A house roof is a fairly complicated structure made up of joist, battens, trusses and the roof cover such as corrugated sheet metal. Aside from the structural components, it is fitted with insulation and roof sarking.
What is Roof Sarking?
Roof sarking is an thin insulating membrane that helps protect the roof space from water and dust. It is fitted under the battens and made from a variety of materials such as felt, foil, or polystyrene. In Australia, foil is the most common product used for sarking.
Aside from providing insulation and leakage protection, sarking also serves a number of practical purposes:
During heavy rains, sarking can act as a means to channel moisture into the gutters, therefore protecting the home from water damage.

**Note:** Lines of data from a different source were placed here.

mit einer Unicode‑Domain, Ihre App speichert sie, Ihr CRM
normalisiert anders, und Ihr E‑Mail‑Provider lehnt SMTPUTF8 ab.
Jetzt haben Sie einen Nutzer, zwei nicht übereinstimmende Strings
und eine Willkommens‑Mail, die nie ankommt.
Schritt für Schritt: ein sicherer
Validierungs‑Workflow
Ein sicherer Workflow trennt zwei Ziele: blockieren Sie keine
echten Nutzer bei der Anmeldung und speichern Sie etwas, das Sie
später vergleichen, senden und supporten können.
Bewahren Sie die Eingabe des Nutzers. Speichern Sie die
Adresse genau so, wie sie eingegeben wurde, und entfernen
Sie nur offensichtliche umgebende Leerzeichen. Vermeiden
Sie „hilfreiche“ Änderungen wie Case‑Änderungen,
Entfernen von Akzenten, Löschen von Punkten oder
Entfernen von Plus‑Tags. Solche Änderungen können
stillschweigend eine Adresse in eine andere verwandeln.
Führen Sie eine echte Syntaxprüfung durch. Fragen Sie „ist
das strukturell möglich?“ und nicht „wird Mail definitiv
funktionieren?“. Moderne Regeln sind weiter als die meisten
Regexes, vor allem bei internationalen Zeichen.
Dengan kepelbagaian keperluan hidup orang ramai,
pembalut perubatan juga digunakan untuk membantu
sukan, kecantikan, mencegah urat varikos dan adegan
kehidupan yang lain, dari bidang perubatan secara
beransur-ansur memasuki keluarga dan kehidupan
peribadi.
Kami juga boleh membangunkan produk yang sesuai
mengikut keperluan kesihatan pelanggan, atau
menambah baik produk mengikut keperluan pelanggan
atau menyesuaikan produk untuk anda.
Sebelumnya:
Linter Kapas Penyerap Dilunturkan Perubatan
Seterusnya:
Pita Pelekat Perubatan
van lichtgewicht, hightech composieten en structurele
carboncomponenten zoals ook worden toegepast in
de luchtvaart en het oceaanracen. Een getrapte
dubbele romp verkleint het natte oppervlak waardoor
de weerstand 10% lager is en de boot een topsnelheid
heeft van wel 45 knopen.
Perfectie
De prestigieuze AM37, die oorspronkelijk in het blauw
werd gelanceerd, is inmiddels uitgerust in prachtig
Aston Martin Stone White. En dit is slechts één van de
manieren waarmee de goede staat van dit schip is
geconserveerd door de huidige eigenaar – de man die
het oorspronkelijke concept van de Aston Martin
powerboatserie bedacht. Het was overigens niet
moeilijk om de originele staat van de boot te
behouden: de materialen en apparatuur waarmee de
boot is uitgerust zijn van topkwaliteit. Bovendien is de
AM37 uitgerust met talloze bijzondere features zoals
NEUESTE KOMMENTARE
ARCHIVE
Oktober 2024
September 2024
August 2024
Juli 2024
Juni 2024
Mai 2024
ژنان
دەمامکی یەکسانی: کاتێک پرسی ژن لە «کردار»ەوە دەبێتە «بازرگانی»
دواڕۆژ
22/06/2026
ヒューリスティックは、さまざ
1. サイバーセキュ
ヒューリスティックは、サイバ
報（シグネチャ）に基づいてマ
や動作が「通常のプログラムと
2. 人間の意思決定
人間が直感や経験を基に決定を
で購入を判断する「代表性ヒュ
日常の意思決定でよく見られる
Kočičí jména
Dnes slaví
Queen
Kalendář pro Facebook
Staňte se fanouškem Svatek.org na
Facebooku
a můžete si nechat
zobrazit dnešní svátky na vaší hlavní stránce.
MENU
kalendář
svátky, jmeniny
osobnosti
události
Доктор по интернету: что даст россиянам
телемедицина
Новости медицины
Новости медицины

- In places prone to bushfire, the sarking also helps protect the roof space from embers.
- It can help make the home more energy efficient. Because it can trap heat during winter and keep it at bay during summer, sarking can reduce the energy needed to keep the home at desirable temperatures.
Is Roof Sarking Mandatory?
Because of its benefits, roof sarking is definitely recommended. However, it only becomes mandatory in certain circumstances. These situations are defined in the Building Code of Australia.
- Tiled residential roofs, regardless of pitch with rafters longer than 6 meter.
- Tiled roofs with a pitch of less than 20 degrees and rafters longer than 4.5 meters.
- Those homes that, under the Bushfire attack Level assessment, need to comply with a BAL-12.5 to BAL-40 classification (the sarking needs to have a flammability rating of not more than 5).
- Those in the Flame Zone areas.
Since sarking acts as a general defense against the elements, various other factors such as the terrain, climate, wind speed, and proximity to bodies of water or other places that tend to use sprinklers (farm lands, parklands, golf courses). Those closer to airports or major highways are also advised to have sarking installed to prevent dust from entering the residence.
How to Install roof Sarking in Existing Roof
First off, roof sarking should ideally be installed by qualified roof experts. Usually, sarking is installed on a roof upon its construction, and positioned under the battens.
However, you can always retrofit your roof in order to install sarking. You can also replace old ones that have been worn out. And if you’d like to do it DIY-style, here are the steps.
The first would be to identify the area you want the sarking in, and how big a surface you need to cover. Know the dimension of your roof, and contact a sarking supplier who will tell you how many sarking sheets you need to buy. Then, proceed with the following:
- Unfasten all the roof clips that hold the roof tiles down. To do this, you will have to remove the capping on the ridges first. Note if any of the clips are damaged, so you can replace them later.
- Dismantle the battens. This will give you space to lay the sarking on.
- Now you can lay the sarking sheets. If you’re just changing them, remove the old ones first. Be careful and make sure you don’t leave any gaps when laying the sarking down. You can fix them in place using a nail gun or a staple.
- Put the battens and the roof tiles back on. Place the ridge cappings back in place, and make sure they are properly aligned.
If you have a metal roof, you can also do these steps by removing the metal sheets instead of roof tiles. And make sure to wear safety equipment such as a hard hat, goggles, a harness, and non-slip footwear! It is also best to have someone assist you if you’re working on retrofitting.